SuperFinds and Coincidences, by Philip Porter
In 1973, at the age of 22, I acquired five Jaguar XKs and still have four of them. Apart from one, all were rusty relics in need of restoration and none more so than a 150 ‘S’ Fixed Head Coupe which, it turned out, had an interesting history.
Classic cars were starting to go up in value and so I rushed around buying everything I could afford because I could see they were going to be out of reach soon. There was a long-established weekly publication called Exchange & Mart which consisted of nothing but classified ads - everything from secondhand furniture to farm machinery. It came out on Thursdays. My modus operandi was to get up at 5.30am when the local newsagent was just opening his shop, purchase my copy and feverishly scan the pages to find the treasures lurking therein.
Locating a suitable XK, I would then phone up the seller. They were not always too pleased to be woken by some nutter in the early hours of a Thursday morning and, in their sleepy state, were not even too sure if they owned an XK. With some gentle prompting, they recalled that perhaps they did have such a car and, after a few salient questions, which they struggled through, I announced I was on my way. In this manner, I beat everyone else to it and acquired some bargains.
On one occasion, I found myself driving from Birmingham up to Snowdonia in North Wales, a drive of several hours. I was on my way to visit Owen Wyn Owen who will be remembered for digging up Parry Thomas’s World’s Land Speed Record Car, Babs, after it had beheaded its unfortunate driver and was buried at Pendine Sands where it crashed.
A delightful gent and highly skilled engineer, who would restore Babs, I clearly recall him saying, of the 150 FHC he was selling, ‘Very good mechanically, you know’. The bodywork was not good; in fact, it was very bad. In the wings there were almost more holes than metal. Extraordinary to think this was a 15-year-old car. He was asking £225.
A few days later, I telephoned and the conversation went as follows:
‘I am very interested,’ I said, ‘but wondered if you would take an offer.’
‘Ooh, I don’t know about that,’ he replied in his broad Welsh accent. ‘What had you in mind?’
‘I was thinking of the round two hundred,’ I ventured.
‘Ooooh no, I couldn’t possibly accept that. I might knock the five pounds off as you had a long way to come.’

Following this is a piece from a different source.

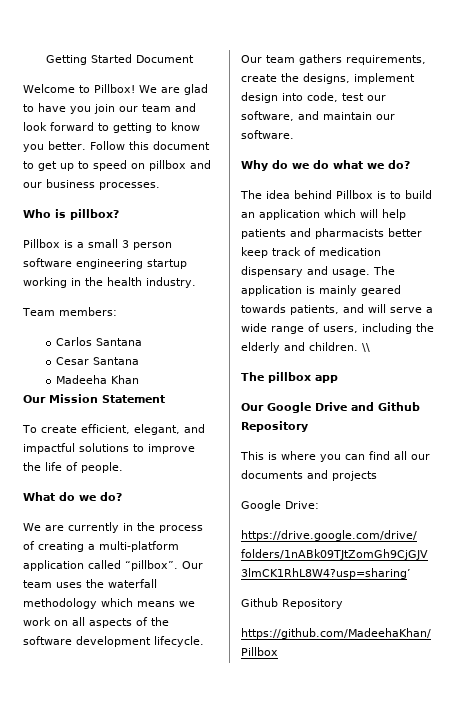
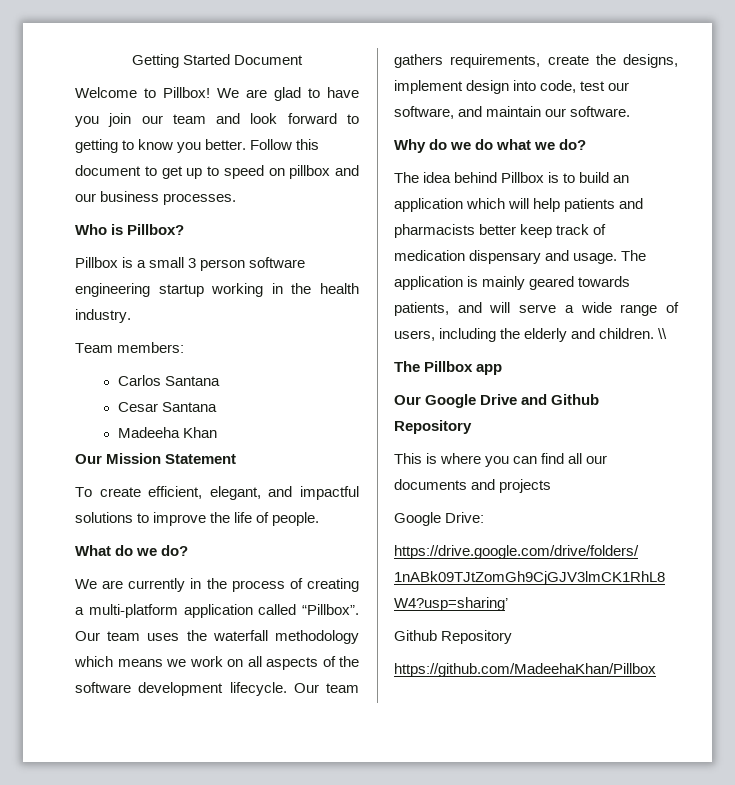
[70,209,119,220] pillbox? -> [127,224,185,235] Pillbox?
[125,560,178,571] “pillbox”. -> [302,604,359,615] “Pillbox”.
[268,372,311,383] pillbox -> [424,361,474,372] Pillbox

I later discovered the car had been owned by former Grand Prix driver and Le Mans regular Jack Fairman who had driven for the Bristol, Jaguar, Aston Martin and Connaught works teams. He was the last person to start a GP with a front-engined car and the first to drive a four-wheel-drive car when he raced the Ferguson P99 at the 1961 British GP before handing it over to Stirling.
In 1977, I had acquired 9600 HP (another story), the original E-type Fixed Head prototype, Geneva launch press car, etc. The third owner was Jack Fairman. He had replaced the 150 with the E-type. I traced Jack who came up to stay for the weekend. In preparing to interview him, I looked up a famous article in Autosport entitled The Sound and The Fury by Chris Nixon, recounting his experience of being driven around on the road for a weekend in the works Aston Martin DBR1 sports racer by Jack. During the article, they mention going to collect Jack’s XK 150.
But can you guess what car was on the front cover of the magazine, and the subject of the lead article by John Bolster? A clue: it was March, 1961. Answer: 9600 HP. The E-type had just been launched.
When Jack came up to stay, both were in my barn. A coincidence upon a coincidence upon a coincidence!